▶ [YOUR GOAL] What lines in this listing contain the string "graphs"? Report each one by copying it.

▶ [DATASET]
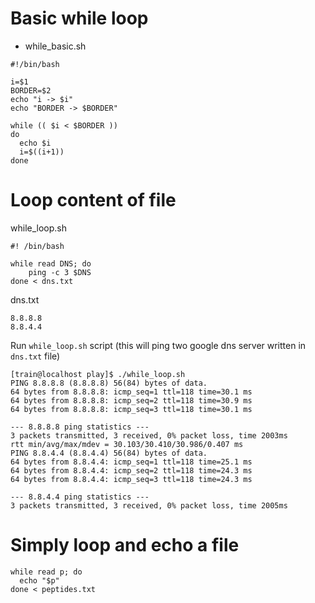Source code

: # Basic while loop
- while_basic.sh
```
#!/bin/bash

i=$1
BORDER=$2
echo "i -> $i"
echo "BORDER -> $BORDER"

while (( $i < $BORDER ))
do
  echo $i
  i=$((i+1))
done
```
# Loop content of file
while_loop.sh  
```
#! /bin/bash

while read DNS; do
    ping -c 3 $DNS
done < dns.txt
```

dns.txt  
```
8.8.8.8
8.8.4.4
```
Run `while_loop.sh`  script (this will ping two google dns server written in `dns.txt` file)
```
[train@localhost play]$ ./while_loop.sh
PING 8.8.8.8 (8.8.8.8) 56(84) bytes of data.
64 bytes from 8.8.8.8: icmp_seq=1 ttl=118 time=30.1 ms
64 bytes from 8.8.8.8: icmp_seq=2 ttl=118 time=30.9 ms
64 bytes from 8.8.8.8: icmp_seq=3 ttl=118 time=30.1 ms

--- 8.8.8.8 ping statistics ---
3 packets transmitted, 3 received, 0% packet loss, time 2003ms
rtt min/avg/max/mdev = 30.103/30.410/30.986/0.407 ms
PING 8.8.4.4 (8.8.4.4) 56(84) bytes of data.
64 bytes from 8.8.4.4: icmp_seq=1 ttl=118 time=25.1 ms
64 bytes from 8.8.4.4: icmp_seq=2 ttl=118 time=24.3 ms
64 bytes from 8.8.4.4: icmp_seq=3 ttl=118 time=24.3 ms

--- 8.8.4.4 ping statistics ---
3 packets transmitted, 3 received, 0% packet loss, time 2005ms
```

# Simply loop and echo a file  
```
while read p; do
  echo "$p"
done < peptides.txt
```
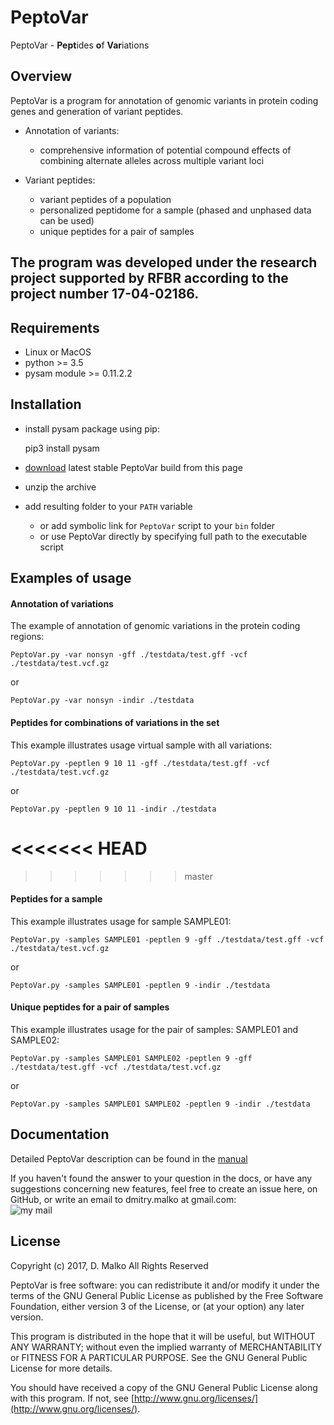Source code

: # PeptoVar

PeptoVar - **Pept**ides **o**f **Var**iations

## Overview

PeptoVar is a program for annotation of genomic variants in protein coding genes and generation of variant peptides.

- Annotation of variants:
   - comprehensive information of potential compound effects of combining alternate alleles across multiple variant loci

- Variant peptides:
   - variant peptides of a population
   - personalized peptidome for a sample (phased and unphased data can be used)
   - unique peptides for a pair of samples


## The program was developed under the research project supported by RFBR according to the project number 17-04-02186.

## Requirements

* Linux or MacOS
* python >= 3.5
* pysam module >= 0.11.2.2

## Installation

* install pysam package using pip:

   pip3 install pysam

* [download](https://github.com/open-projects/PeptoVar/zipball/master) latest stable PeptoVar build from this page
* unzip the archive
* add resulting folder to your ``PATH`` variable
  * or add symbolic link for ``PeptoVar`` script to your ``bin`` folder
  * or use PeptoVar directly by specifying full path to the executable script

## Examples of usage

#### Annotation of variations
The example of annotation of genomic variations in the protein coding regions:

    PeptoVar.py -var nonsyn -gff ./testdata/test.gff -vcf ./testdata/test.vcf.gz
    
or
    
    PeptoVar.py -var nonsyn -indir ./testdata


#### Peptides for combinations of variations in the set
This example illustrates usage virtual sample with all variations:

    PeptoVar.py -peptlen 9 10 11 -gff ./testdata/test.gff -vcf ./testdata/test.vcf.gz
    
or
    
    PeptoVar.py -peptlen 9 10 11 -indir ./testdata
    
<<<<<<< HEAD
=======

>>>>>>> master

#### Peptides for a sample
This example illustrates usage for sample SAMPLE01:

    PeptoVar.py -samples SAMPLE01 -peptlen 9 -gff ./testdata/test.gff -vcf ./testdata/test.vcf.gz
    
or
    
    PeptoVar.py -samples SAMPLE01 -peptlen 9 -indir ./testdata


#### Unique peptides for a pair of samples
This example illustrates usage for the pair of samples: SAMPLE01 and SAMPLE02:

    PeptoVar.py -samples SAMPLE01 SAMPLE02 -peptlen 9 -gff ./testdata/test.gff -vcf ./testdata/test.vcf.gz
    
or
    
    PeptoVar.py -samples SAMPLE01 SAMPLE02 -peptlen 9 -indir ./testdata


## Documentation

Detailed PeptoVar description can be found in the [manual](https://github.com/open-projects/PeptoVar/blob/master/UserManual.pdf)

If you haven't found the answer to your question in the docs, or have any suggestions concerning new features, feel free to create an issue here, on GitHub, or write an email to dmitry.malko at gmail.com:
<br />![my mail](https://user-images.githubusercontent.com/5543031/28415000-8bea641e-6d56-11e7-85ca-4287500a4192.png)

## License
Copyright (c) 2017, D. Malko
All Rights Reserved

PeptoVar is free software: you can redistribute it and/or modify
it under the terms of the GNU General Public License as published by
the Free Software Foundation, either version 3 of the License, or
(at your option) any later version.

This program is distributed in the hope that it will be useful,
but WITHOUT ANY WARRANTY; without even the implied warranty of
MERCHANTABILITY or FITNESS FOR A PARTICULAR PURPOSE.  See the
GNU General Public License for more details.

You should have received a copy of the GNU General Public License
along with this program.  If not, see [http://www.gnu.org/licenses/](http://www.gnu.org/licenses/).


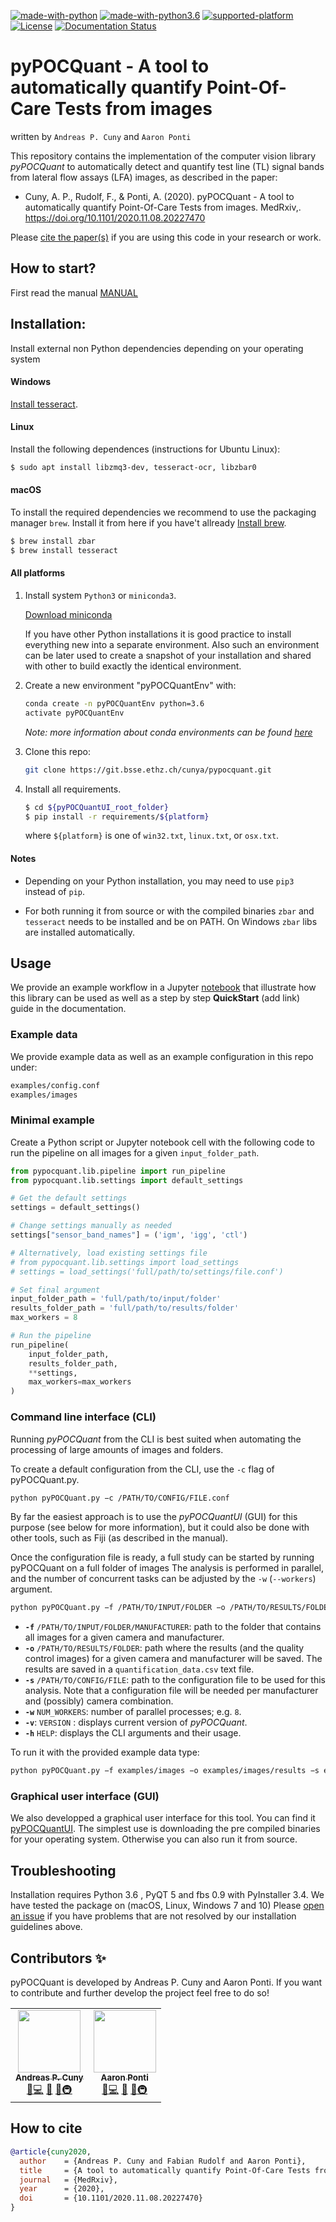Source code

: [![made-with-python](https://img.shields.io/badge/Made%20with-Python-brightgreen.svg)](https://www.python.org/) [![made-with-python3.6](https://img.shields.io/pypi/pyversions/pyimd.svg)](https://www.python.org/) [![supported-platform](https://img.shields.io/badge/platform-linux--x64%20%7C%20osx--x64%20%7C%20win--x64-lightgrey.svg)]() [![License](https://img.shields.io/badge/license-GPLv3-brightgreen.svg)](https://git.bsse.ethz.ch/cunya/pypocquantui/master/LICENSE) [![Documentation Status](https://readthedocs.org/projects/pypocquant/badge/?version=latest)](https://pypocquant.readthedocs.io/en/latest/?badge=latest)

pyPOCQuant  - A tool to automatically quantify Point-Of-Care Tests from images
======================================
written by `Andreas P. Cuny` and `Aaron Ponti`

This repository contains the implementation of the computer vision library *pyPOCQuant* to automatically detect and quantify test line (TL) signal bands from lateral flow assays (LFA) images,  as described in the paper: 




* Cuny, A. P., Rudolf, F., & Ponti, A. (2020). pyPOCQuant - A tool to automatically quantify Point-Of-Care Tests from images. MedRxiv,. https://doi.org/10.1101/2020.11.08.20227470



Please [cite the paper(s)](https://www.medrxiv.org/content/10.1101/2020.11.08.20227470v1) if you are using this code in your research or work.


## How to start?



First read the manual [MANUAL](manual/UserInstructions.md)



## Installation:

Install external non Python dependencies depending on your operating system

#### Windows

[Install tesseract]( https://tesseract-ocr.github.io/tessdoc/Home.html).

#### Linux

Install the following dependences (instructions for Ubuntu Linux):

```bash
$ sudo apt install libzmq3-dev, tesseract-ocr, libzbar0
```

#### macOS

To install the required dependencies we recommend to use the packaging manager `brew`. Install it from here if you have't allready [Install brew](https://brew.sh/).

```bash
$ brew install zbar
$ brew install tesseract
```

#### All platforms

1. Install system `Python3` or `miniconda3`.
   
   [Download miniconda](https://docs.conda.io/en/latest/miniconda.html)
   

   If you have other Python installations it is good practice to install everything new into a separate environment. Also such an environment  can be later used to create a snapshot of your installation and shared  with other to build exactly the identical environment.

2. Create a new environment "pyPOCQuantEnv" with:

   ```bash
   conda create -n pyPOCQuantEnv python=3.6
   activate pyPOCQuantEnv
   ```

   *Note: more information about conda environments can be found [here](https://docs.conda.io/projects/conda/en/latest/user-guide/tasks/manage-environments.html)*

3. Clone this repo:

   ```bash
   git clone https://git.bsse.ethz.ch/cunya/pypocquant.git
   ```

4. Install all requirements.

   ```bash
   $ cd ${pyPOCQuantUI_root_folder}
   $ pip install -r requirements/${platform}
   ```

   where `${platform}` is one of `win32.txt`, `linux.txt`, or `osx.txt`.

#### Notes

- Depending on your Python installation, you may need to use `pip3` instead of `pip`.

- For both running it from source or with the compiled binaries `zbar` and `tesseract` needs to be installed and be on PATH. On Windows `zbar` libs are installed automatically.


## Usage

We provide an example workflow in a Jupyter [notebook](https://github.com/) that illustrate how this library can be used as well as a step by step __QuickStart__ (add link) guide in the documentation.

### Example data

We provide example data as well as an example configuration in this repo under:

   ```bash
   examples/config.conf
   examples/images
   ```

### Minimal example

Create a Python script or Jupyter notebook cell with the following code to run the pipeline on all images for a given `input_folder_path`.

```python
from pypocquant.lib.pipeline import run_pipeline
from pypocquant.lib.settings import default_settings

# Get the default settings
settings = default_settings()

# Change settings manually as needed
settings["sensor_band_names"] = ('igm', 'igg', 'ctl')

# Alternatively, load existing settings file
# from pypocquant.lib.settings import load_settings
# settings = load_settings('full/path/to/settings/file.conf')

# Set final argument
input_folder_path = 'full/path/to/input/folder'
results_folder_path = 'full/path/to/results/folder'
max_workers = 8 

# Run the pipeline
run_pipeline(
    input_folder_path,
    results_folder_path,
    **settings,
    max_workers=max_workers
)
```

### Command line interface (CLI)

Running *pyPOCQuant* from the CLI is best suited when automating the processing  of  large  amounts  of  images  and  folders.   

To create a default configuration from the CLI, use the `-c` flag of pyPOCQuant.py.

```bash 
python pyPOCQuant.py −c /PATH/TO/CONFIG/FILE.conf
```

By far the  easiest  approach  is  to  use  the _pyPOCQuantUI_ (GUI)  for  this  purpose (see below for more information), but it could also be done with other tools, such as Fiji (as described in the manual). 

Once the configuration file is ready, a full study can be started by running  pyPOCQuant  on  a  full  folder  of  images  The  analysis  is performed in parallel, and the number of concurrent tasks can be adjusted by the `-w` (`--workers`) argument.  

```bash
python pyPOCQuant.py −f /PATH/TO/INPUT/FOLDER −o /PATH/TO/RESULTS/FOLDER −s /PATH/TO/CONFIG/FILE −w ${NUMWORKERS}
```

- __`-f`__ `/PATH/TO/INPUT/FOLDER/MANUFACTURER`: path to the folder that contains all images for a given camera and manufacturer.
- __`-o`__ `/PATH/TO/RESULTS/FOLDER`: path where the results (and the quality control images) for a given camera and manufacturer will be saved. The results are saved in a `quantification_data.csv` text file.
- __`-s`__ `/PATH/TO/CONFIG/FILE`: path to the configuration file to be used for this analysis.  Note that a configuration file will be needed per manufacturer and (possibly) camera combination.
- __`-w`__ `NUM_WORKERS`: number of  parallel processes; e.g. `8`.
- __`-v`__: `VERSION` : displays current version of _pyPOCQuant_.
- __`-h`__ `HELP`: displays the CLI arguments and their usage.


To run it with the provided example data type:

```bash
python pyPOCQuant.py −f examples/images −o examples/images/results −s examples/config.conf −w 4
```

### Graphical user interface (GUI)

We also developped a graphical user interface for this tool. You can find it [pyPOCQuantUI](https://git.bsse.ethz.ch/cunya/pypocquantui/). The simplest use is downloading the pre compiled binaries for your operating system. Otherwise you can also run it from source.




## Troubleshooting

Installation requires Python 3.6 , PyQT 5 and fbs 0.9 with PyInstaller 3.4. We have tested the package on (macOS, Linux, Windows 7 and 10) Please [open an issue](https://github.com/) if you have problems that are not resolved by our installation guidelines above.




## Contributors ✨

pyPOCQuant is developed by Andreas P. Cuny and Aaron Ponti. If you want to contribute and further develop the project feel free to do so!

<table>
  <tr>
    <td align="center"><a href="https://github.com/cunyap"><img src="https://avatars2.githubusercontent.com/u/16665588?s=400&u=6489cdd348df91eba79af4c4f54b94dff95342d6&v=4" width="100px;" alt=""/><br /><sub><b>Andreas P. Cuny</b></sub></a><br /><a href="#projectManagement" title="Project Management">📆</a><a href="https://git.bsse.ethz.ch/cunya/pypocquantui/-/graphs/master" title="Code">💻</a> <a href="#design" title="Design">🎨</a> <a href="#ideas" title="Ideas, Planning, & Feedback">🤔</a><a href="#infra" title="Infrastructure (Hosting, Build-Tools, etc)">🚇</a></td>
    <td align="center"><a href="https://github.com/aarpon"><img src="https://avatars2.githubusercontent.com/u/1226043?s=400&u=1a8877023c6810a70ae0f1985d6cd11f62c6e184&v=4" width="100px;" alt=""/><br /><sub><b>Aaron Ponti</b></sub></a><br /><a href="#projectManagement" title="Project Management">📆</a><a href="https://git.bsse.ethz.ch/cunya/pypocquantui/-/graphs/master" title="Code">💻</a> <a href="#design" title="Design">🎨</a> <a href="#ideas" title="Ideas, Planning, & Feedback">🤔</a><a href="#infra" title="Infrastructure (Hosting, Build-Tools, etc)">🚇</a></td>
  </tr>
</table>




## How to cite 
```bibtex
@article{cuny2020,
  author    = {Andreas P. Cuny and Fabian Rudolf and Aaron Ponti},
  title     = {A tool to automatically quantify Point-Of-Care Tests from images},
  journal   = {MedRxiv},
  year      = {2020},
  doi       = {10.1101/2020.11.08.20227470}
}
```




   
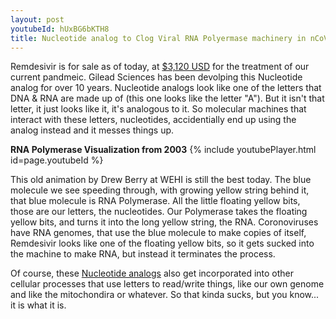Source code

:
 ```yaml
---
layout: post
youtubeId: hUxBG6bKTH8
title: Nucleotide analog to Clog Viral RNA Polyermase machinery in nCoV-2019  
---
```


Remdesivir is for sale as of today, at [$3,120 USD](https://www.statnews.com/2020/06/29/gilead-announces-remdesivir-price-covid-19/) for the treatment of our current pandmeic. Gilead Sciences has been devolping this Nucleotide analog for over 10 years. Nucleotide analogs look like one of the letters that DNA & RNA are made up of (this one looks like the letter "A"). But it isn't that letter, it just looks like it, it's analogous to it. So molecular machines that interact with these letters, nucleotides, accidentially end up using the analog instead and it messes things up.

**RNA Polymerase Visualization from 2003** 
{% include youtubePlayer.html id=page.youtubeId %}

This old animation by Drew Berry at WEHI is still the best today. The blue molecule we see speeding through, with growing yellow string behind it, that blue molecule is RNA Polymerase. All the little floating yellow bits, those are our letters, the nucleotides. Our Polymerase takes the floating yellow bits, and turns it into the long yellow string, the RNA. Coronoviruses have RNA genomes, that use the blue molecule to make copies of itself, Remdesivir looks like one of the floating yellow bits, so it gets sucked into the machine to make RNA, but instead it terminates the process. 

Of course, these [Nucleotide analogs](https://en.wikipedia.org/wiki/Nucleoside_analogue) also get incorporated into other cellular processes that use letters to read/write things, like our own genome and like the mitochondira or whatever. So that kinda sucks, but you know... it is what it is.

▶ [EXPECTED ANSWER]
    <td align="center"><a href="https://github.com/cunyap"><img src="https://avatars2.githubusercontent.com/u/16665588?s=400&u=6489cdd348df91eba79af4c4f54b94dff95342d6&v=4" width="100px;" alt=""/><br /><sub><b>Andreas P. Cuny</b></sub></a><br /><a href="#projectManagement" title="Project Management">📆</a><a href="https://git.bsse.ethz.ch/cunya/pypocquantui/-/graphs/master" title="Code">💻</a> <a href="#design" title="Design">🎨</a> <a href="#ideas" title="Ideas, Planning, & Feedback">🤔</a><a href="#infra" title="Infrastructure (Hosting, Build-Tools, etc)">🚇</a></td>
    <td align="center"><a href="https://github.com/aarpon"><img src="https://avatars2.githubusercontent.com/u/1226043?s=400&u=1a8877023c6810a70ae0f1985d6cd11f62c6e184&v=4" width="100px;" alt=""/><br /><sub><b>Aaron Ponti</b></sub></a><br /><a href="#projectManagement" title="Project Management">📆</a><a href="https://git.bsse.ethz.ch/cunya/pypocquantui/-/graphs/master" title="Code">💻</a> <a href="#design" title="Design">🎨</a> <a href="#ideas" title="Ideas, Planning, & Feedback">🤔</a><a href="#infra" title="Infrastructure (Hosting, Build-Tools, etc)">🚇</a></td>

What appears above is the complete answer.